▸ **Document extract**
▶

Thus the man who covets glory either ‘strives by the right way’ for it or ‘struggles by trickery and deceit’, desiring to seem a good man without being so. Therefore it is a great virtue in a virtuous man to despise glory, because this contempt is seen by God, but is not revealed to the judgement of men. If anyone acts before men’s eyes with the intention of seeming to despise glory, then men may suspect that such action is designed to win greater praise, that is, greater glory; and there is no way in which he can make it apparent to perception that such suspicion is groundless. But the man who despises flattering judgement, also despises baseless suspicions; and yet, if he is a truly good man, he does not regard the salvation of his fellow-men as of no importance. For so great is the righteousness of one who has his virtues from the Spirit of God, that he loves even his enemies; and such is his love even for those who hate and disparage him, that he wishes them to be reformed so that he may have them as fellow-citizens, not of the earthly city, but of the heavenly. As for those who praise him, though he takes little account of their applause, he does not undervalue their love; he does not want to deceive those who praise him, because he would not want to play tricks on those who love him. And for that reason his ardent concern is that praise should
rather be given to him from whom man receives whatever in him is rightly deserving of praise.

◀

▸ **Dataset records**

▶

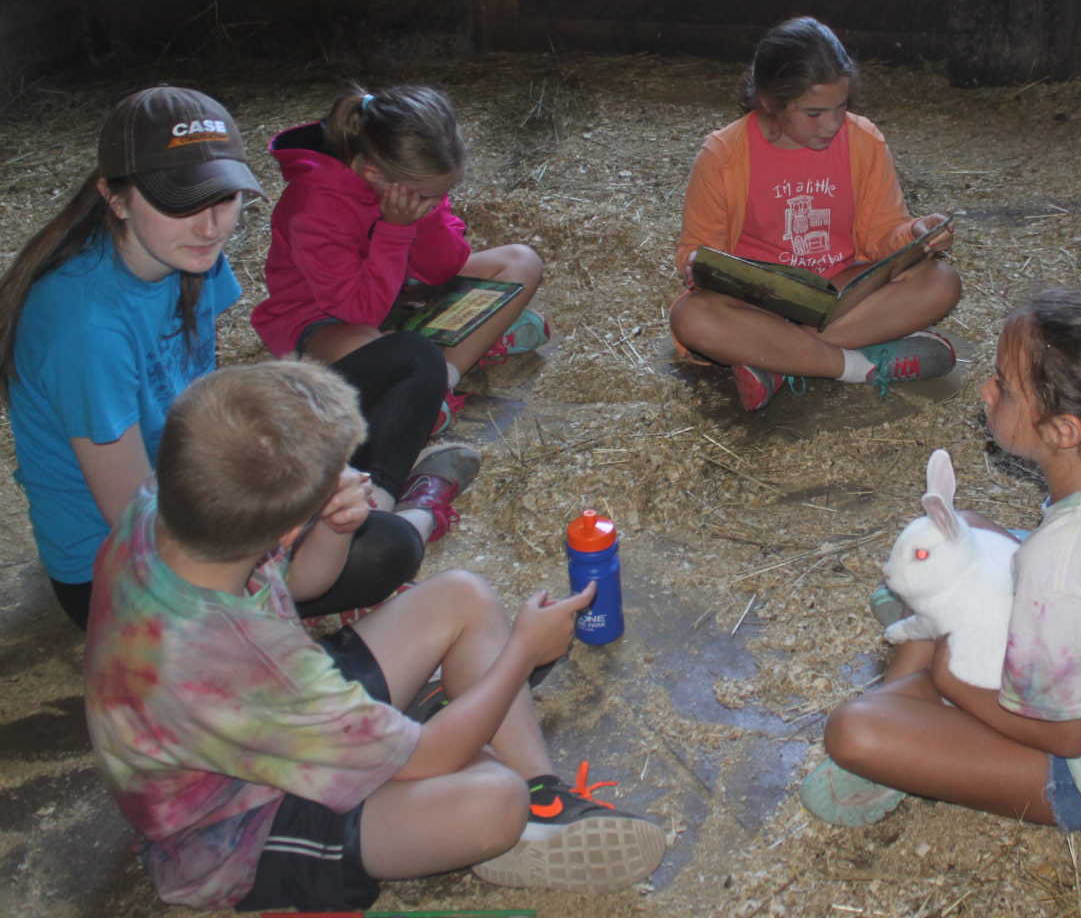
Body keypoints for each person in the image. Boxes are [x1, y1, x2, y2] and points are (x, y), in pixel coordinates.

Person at [83, 360, 667, 910]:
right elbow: (428, 756)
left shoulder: (167, 502)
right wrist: (521, 652)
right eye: (333, 474)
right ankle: (511, 800)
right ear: (286, 528)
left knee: (462, 593)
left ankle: (544, 794)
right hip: (234, 826)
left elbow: (305, 582)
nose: (350, 476)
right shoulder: (250, 660)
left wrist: (336, 527)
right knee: (493, 801)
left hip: (264, 722)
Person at [801, 287, 1081, 835]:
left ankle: (912, 712)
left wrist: (953, 679)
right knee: (967, 533)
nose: (986, 392)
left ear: (1064, 430)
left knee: (855, 732)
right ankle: (914, 698)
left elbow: (1066, 736)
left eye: (1004, 388)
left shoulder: (1060, 562)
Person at [0, 86, 434, 630]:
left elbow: (194, 410)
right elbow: (134, 519)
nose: (210, 226)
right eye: (179, 202)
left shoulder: (186, 257)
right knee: (383, 550)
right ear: (115, 197)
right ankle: (410, 513)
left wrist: (286, 470)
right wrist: (276, 512)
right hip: (121, 571)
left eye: (223, 199)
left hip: (192, 489)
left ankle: (375, 503)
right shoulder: (85, 328)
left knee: (413, 360)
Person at [670, 17, 962, 411]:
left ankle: (777, 361)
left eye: (840, 107)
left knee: (941, 281)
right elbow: (697, 249)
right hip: (759, 305)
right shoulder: (723, 155)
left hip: (842, 295)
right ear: (770, 102)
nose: (832, 124)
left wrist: (915, 234)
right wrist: (696, 265)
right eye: (813, 113)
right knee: (692, 318)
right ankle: (856, 365)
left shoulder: (864, 142)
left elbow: (882, 234)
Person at [250, 83, 548, 443]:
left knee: (520, 260)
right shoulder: (313, 207)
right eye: (427, 196)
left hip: (402, 294)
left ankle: (441, 380)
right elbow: (361, 313)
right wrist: (394, 232)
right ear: (375, 173)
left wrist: (425, 216)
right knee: (367, 345)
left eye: (441, 195)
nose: (434, 202)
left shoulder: (411, 185)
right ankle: (458, 345)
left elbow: (445, 268)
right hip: (326, 319)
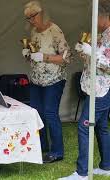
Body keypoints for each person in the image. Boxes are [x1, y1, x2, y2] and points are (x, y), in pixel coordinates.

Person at [60, 0, 110, 179]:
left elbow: (108, 65)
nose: (93, 20)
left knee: (84, 127)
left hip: (102, 90)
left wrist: (92, 53)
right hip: (94, 86)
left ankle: (82, 173)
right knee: (101, 127)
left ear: (104, 16)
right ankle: (106, 166)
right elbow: (95, 62)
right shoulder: (102, 33)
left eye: (95, 16)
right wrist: (84, 53)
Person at [22, 1, 71, 163]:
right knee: (37, 113)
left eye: (32, 17)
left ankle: (57, 152)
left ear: (41, 13)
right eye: (28, 18)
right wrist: (29, 54)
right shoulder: (34, 32)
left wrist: (44, 57)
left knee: (50, 113)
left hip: (54, 80)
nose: (31, 21)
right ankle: (41, 147)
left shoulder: (55, 31)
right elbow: (35, 56)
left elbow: (66, 58)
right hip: (37, 79)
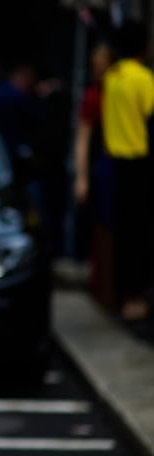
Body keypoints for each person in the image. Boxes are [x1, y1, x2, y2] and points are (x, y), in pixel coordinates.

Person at [101, 19, 154, 322]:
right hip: (139, 164)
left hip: (114, 164)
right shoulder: (143, 78)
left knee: (120, 232)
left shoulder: (112, 76)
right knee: (139, 234)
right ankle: (135, 299)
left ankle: (120, 295)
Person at [72, 42, 115, 305]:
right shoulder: (93, 96)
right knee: (102, 229)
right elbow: (83, 138)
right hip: (103, 166)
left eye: (102, 64)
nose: (98, 69)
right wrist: (82, 176)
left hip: (116, 163)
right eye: (95, 65)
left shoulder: (117, 89)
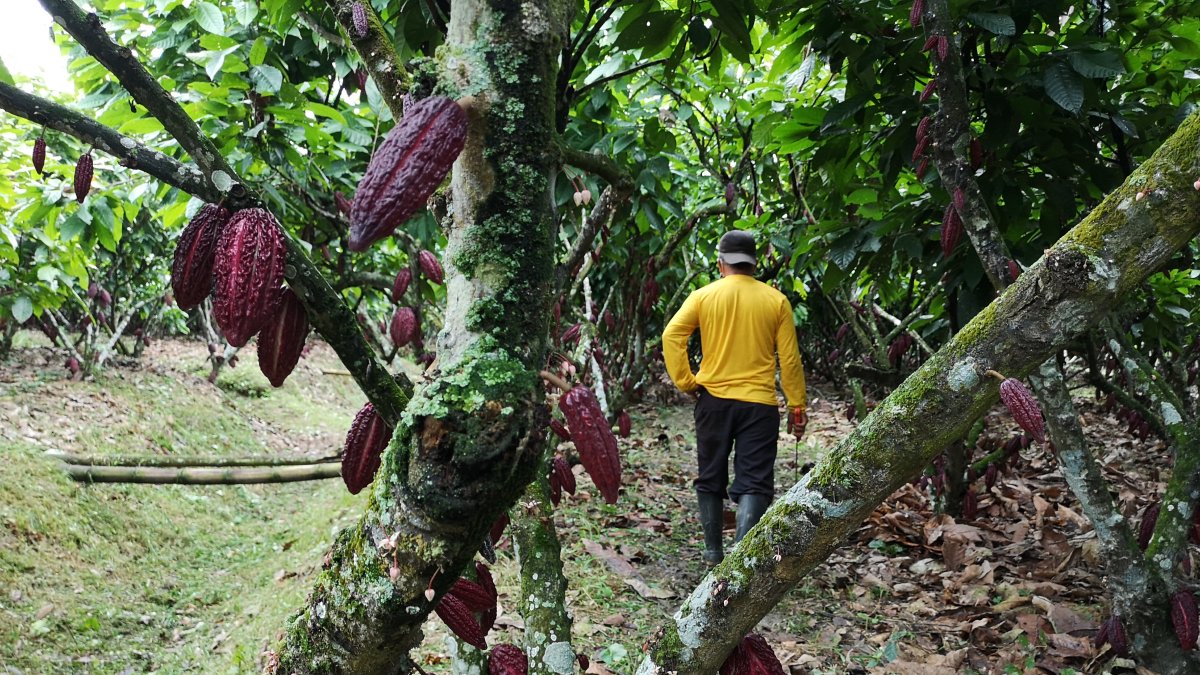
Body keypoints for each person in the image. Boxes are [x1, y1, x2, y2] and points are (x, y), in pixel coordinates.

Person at [662, 230, 808, 567]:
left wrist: (686, 382)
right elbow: (789, 360)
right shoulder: (776, 300)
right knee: (755, 481)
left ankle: (714, 554)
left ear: (721, 264)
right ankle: (740, 559)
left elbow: (672, 335)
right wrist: (797, 405)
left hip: (713, 401)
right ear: (754, 264)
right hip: (760, 405)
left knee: (710, 475)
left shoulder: (703, 296)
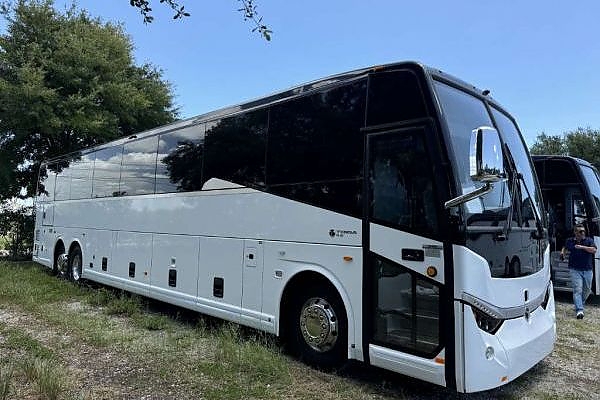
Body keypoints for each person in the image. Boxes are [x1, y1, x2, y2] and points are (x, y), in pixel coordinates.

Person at [561, 224, 596, 319]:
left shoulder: (589, 240)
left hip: (588, 270)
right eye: (580, 231)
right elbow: (565, 247)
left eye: (583, 231)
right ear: (575, 232)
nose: (582, 233)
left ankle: (580, 302)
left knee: (587, 289)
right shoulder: (570, 241)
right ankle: (579, 310)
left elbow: (594, 250)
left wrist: (581, 247)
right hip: (574, 269)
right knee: (577, 290)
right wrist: (562, 253)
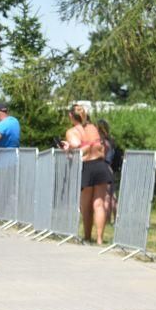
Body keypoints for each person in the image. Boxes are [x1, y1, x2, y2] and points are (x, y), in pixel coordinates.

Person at [63, 104, 113, 245]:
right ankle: (99, 239)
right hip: (100, 165)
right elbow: (101, 145)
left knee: (85, 205)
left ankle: (87, 236)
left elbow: (77, 145)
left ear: (71, 116)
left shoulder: (72, 131)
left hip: (86, 166)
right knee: (99, 204)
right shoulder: (93, 128)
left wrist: (68, 147)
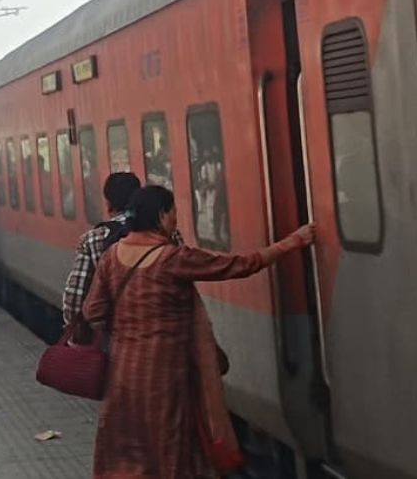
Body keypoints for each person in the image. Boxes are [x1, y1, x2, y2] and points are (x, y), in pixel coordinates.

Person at [83, 186, 315, 479]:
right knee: (169, 445)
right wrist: (292, 242)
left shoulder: (111, 256)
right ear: (161, 215)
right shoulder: (173, 258)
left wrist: (127, 327)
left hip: (123, 373)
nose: (176, 221)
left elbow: (93, 311)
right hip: (166, 373)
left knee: (128, 446)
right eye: (174, 214)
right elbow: (240, 266)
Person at [62, 172, 182, 324]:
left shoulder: (94, 239)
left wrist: (77, 331)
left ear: (108, 204)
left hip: (116, 336)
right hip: (165, 330)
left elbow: (75, 299)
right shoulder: (168, 233)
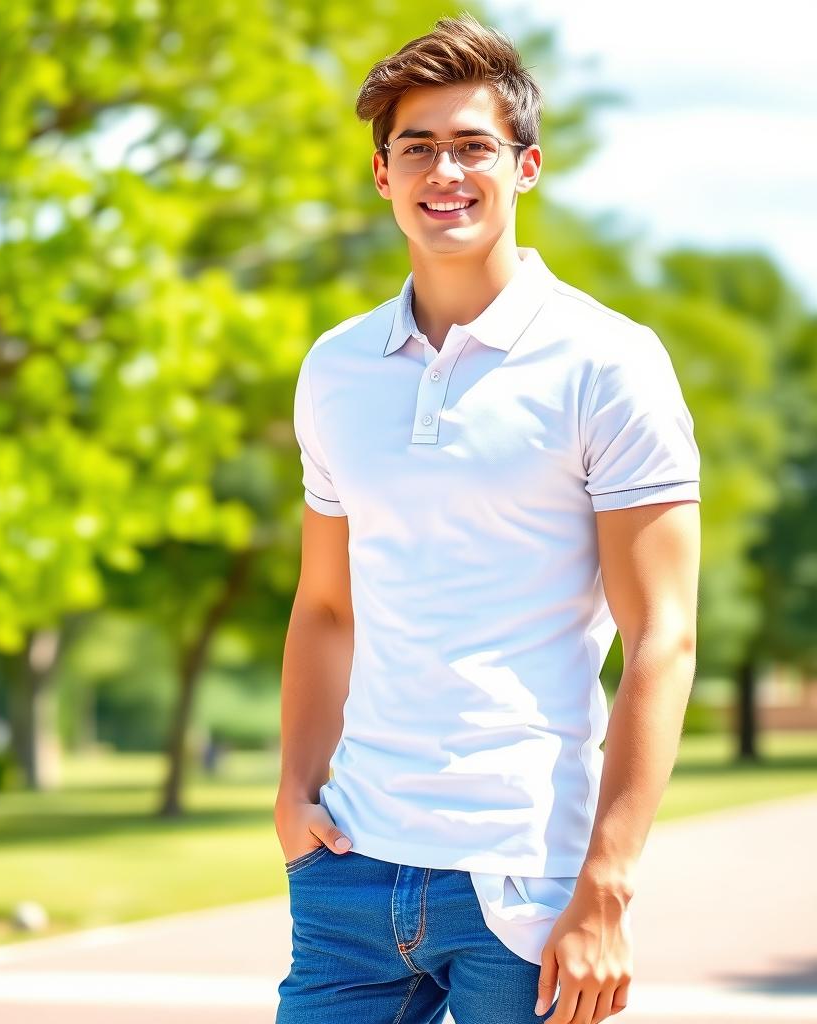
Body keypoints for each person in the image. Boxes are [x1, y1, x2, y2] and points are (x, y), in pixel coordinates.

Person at [273, 12, 702, 1024]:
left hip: (528, 881)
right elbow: (327, 604)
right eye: (415, 147)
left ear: (527, 167)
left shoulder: (609, 361)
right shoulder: (335, 368)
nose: (444, 171)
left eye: (473, 146)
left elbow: (663, 637)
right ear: (382, 175)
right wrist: (294, 793)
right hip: (350, 872)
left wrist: (606, 885)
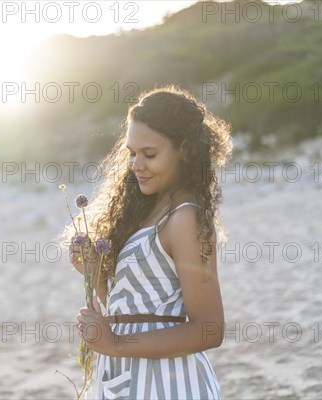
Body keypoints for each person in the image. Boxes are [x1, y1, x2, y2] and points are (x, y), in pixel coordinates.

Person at [67, 85, 232, 399]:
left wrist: (115, 344)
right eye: (131, 153)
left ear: (184, 149)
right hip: (124, 375)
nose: (136, 164)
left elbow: (209, 329)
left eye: (150, 154)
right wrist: (95, 274)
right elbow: (131, 308)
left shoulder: (185, 219)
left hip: (166, 383)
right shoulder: (146, 211)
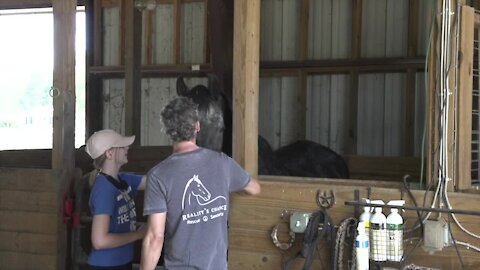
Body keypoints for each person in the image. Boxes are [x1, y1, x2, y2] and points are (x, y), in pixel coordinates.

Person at [140, 97, 261, 270]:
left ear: (168, 131)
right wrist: (228, 184)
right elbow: (254, 189)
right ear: (197, 126)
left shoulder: (158, 175)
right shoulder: (222, 163)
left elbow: (154, 237)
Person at [85, 129, 147, 270]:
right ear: (109, 153)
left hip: (120, 261)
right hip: (107, 265)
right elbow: (99, 240)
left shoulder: (123, 180)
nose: (127, 148)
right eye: (121, 145)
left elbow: (154, 183)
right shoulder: (104, 189)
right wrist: (137, 234)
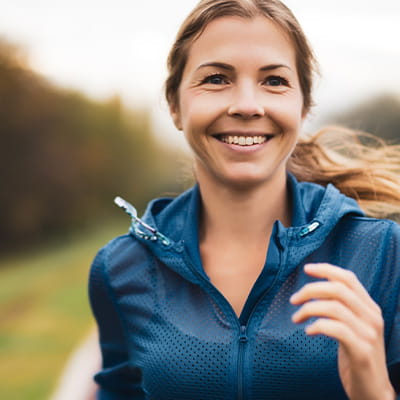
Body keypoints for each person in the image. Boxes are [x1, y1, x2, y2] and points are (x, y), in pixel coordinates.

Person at [88, 0, 400, 398]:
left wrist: (375, 390)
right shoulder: (120, 269)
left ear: (303, 107)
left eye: (274, 81)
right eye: (217, 79)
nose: (248, 106)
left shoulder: (381, 254)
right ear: (174, 106)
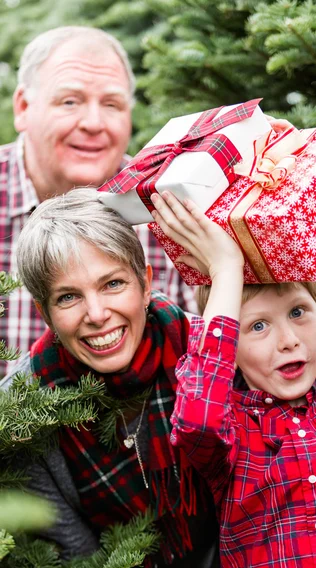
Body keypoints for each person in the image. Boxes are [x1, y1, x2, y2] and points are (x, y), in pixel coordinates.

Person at [150, 176, 316, 568]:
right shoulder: (230, 429)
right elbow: (195, 422)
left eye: (298, 312)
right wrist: (225, 272)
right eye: (259, 326)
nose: (288, 340)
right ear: (229, 340)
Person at [0, 187, 225, 568]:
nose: (97, 314)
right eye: (68, 297)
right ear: (44, 313)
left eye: (113, 284)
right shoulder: (24, 412)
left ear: (145, 282)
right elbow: (75, 558)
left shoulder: (208, 349)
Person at [0, 25, 197, 379]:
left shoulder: (166, 205)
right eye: (70, 101)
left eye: (112, 104)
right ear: (24, 106)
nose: (93, 123)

◀

In the passage about glory, list every distinct thing that appears as the object of the verb "despise" or "despises." Base your answer only on the passage about glory, not on the records.

▸ **Response**
- glory
- flattering judgement
- baseless suspicions